Unlike rainbow trout, steelhead live much of their lives in the ocean but spawn in creeks and their tributaries. For years, fishermen have occasionally spotted a steelhead in San Mateo, but no one really knows why so many are spawning there now. The best explanation holds that increased rainfall in recent years opened the tributaries steelhead use for spawning.

More than simply another endangered species, the steelhead could revolutionize the anti-toll-road movement. Babski notes that their discovery could bring into the opposition huge—and passionate—fishing interest groups such as the 5,500-member Caltrout and the 100,000-member, Virginia-based organization Trout Unlimited.

“Steelhead are the best indicator of watershed health we have in California,”said Caltrout conversation director Jim Edmondson. As for what toll-road construction would do to the fish in San Mateo Creek, Edmondson said, “Any disturbance from ridgetop to ridgetop ultimately gets into the stream.”

For fishermen, steelhead represent a superstar fish. Ranging from 21 to 35 pounds, full-grown steelhead are impressive and beautiful in ways other San Mateo Creek endangered species—like the diminutive Tidewater Gobi—simply aren't. Whole issues of Trout and Steelhead N Salmon focus on where and how to land the fish, as well as rigorous discussions on the importance of catch-and-release practices in maintaining the dwindling steelhead population.

In 1900, steelhead ranged throughout the state, spawning in coastal watersheds from the Oregon to Mexican borders. They lived as far inland as Lake Tahoe in the north and the San Bernardino Mountains in the south. Because of habitat destruction wrought by highway, commercial and residential development, substantial steelhead populations remain only in the Feather River north of Sacramento and in a few creeks between Oregon and Malibu. Locally, the 5 freeway construction drove the steelhead from San Mateo Creek decades ago.

DNA testing on fin samples taken from the San Mateo fish is still ongoing, but Babski has little doubt the trout are steelhead. “Experienced, highly educated state biologists say they're sure the fish are steelhead,” he said. “It's pretty much a given.”

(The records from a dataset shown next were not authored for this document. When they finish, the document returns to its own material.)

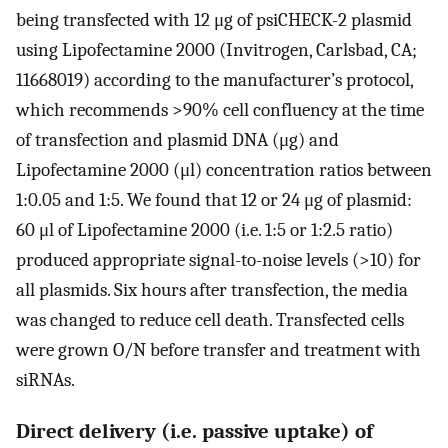
being transfected with 12 μg of psiCHECK-2 plasmid
using Lipofectamine 2000 (Invitrogen, Carlsbad, CA;
11668019) according to the manufacturer’s protocol,
which recommends >90% cell confluency at the time
of transfection and plasmid DNA (μg) and
Lipofectamine 2000 (μl) concentration ratios between
1:0.05 and 1:5. We found that 12 or 24 μg of plasmid:
60 μl of Lipofectamine 2000 (i.e. 1:5 or 1:2.5 ratio)
produced appropriate signal-to-noise levels (>10) for
all plasmids. Six hours after transfection, the media
was changed to reduce cell death. Transfected cells
were grown O/N before transfer and treatment with
siRNAs.
Direct delivery (i.e. passive uptake) of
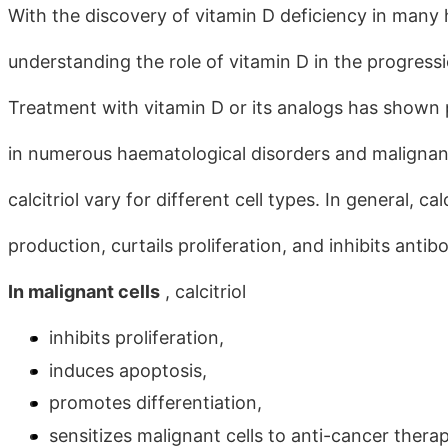
With the discovery of vitamin D deficiency in many 
understanding the role of vitamin D in the progressi
Treatment with vitamin D or its analogs has shown pr
in numerous haematological disorders and malignanci
calcitriol vary for different cell types. In general, 
production, curtails proliferation, and inhibits ant
In malignant cells
, calcitriol
inhibits proliferation,
induces apoptosis,
promotes differentiation,
sensitizes malignant cells to anti-cancer thera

Even without the steelhead issue, there are already more than enough reasons to think the Foothill-South will be a disaster. There are the financial problems: looking at the other toll roads already managed by the TCA, it's likely the Foothill-South won't bring in nearly enough revenue to pay off the billions of dollars in bonds TCA officials will need to fund it. There are the environmental problems: the road (assuming TCA dumps the proposed route slicing through the heart of San Clemente) will slash through the San Onofre State Park. And the new road will threaten the habitats of nine other endangered species living in and around San Mateo Creek. Then there's the environmental/aesthetic/athletic/cultural problem: it will, along with the 5 freeway, further urbanize Trestles Beach—perhaps the greatest surfing spot on the West Coast.

“Creeks from Malibu all the way to the Mexican border should be designated steelhead habitats,” said Babski. “For the toll-road people, this is a nightmare.”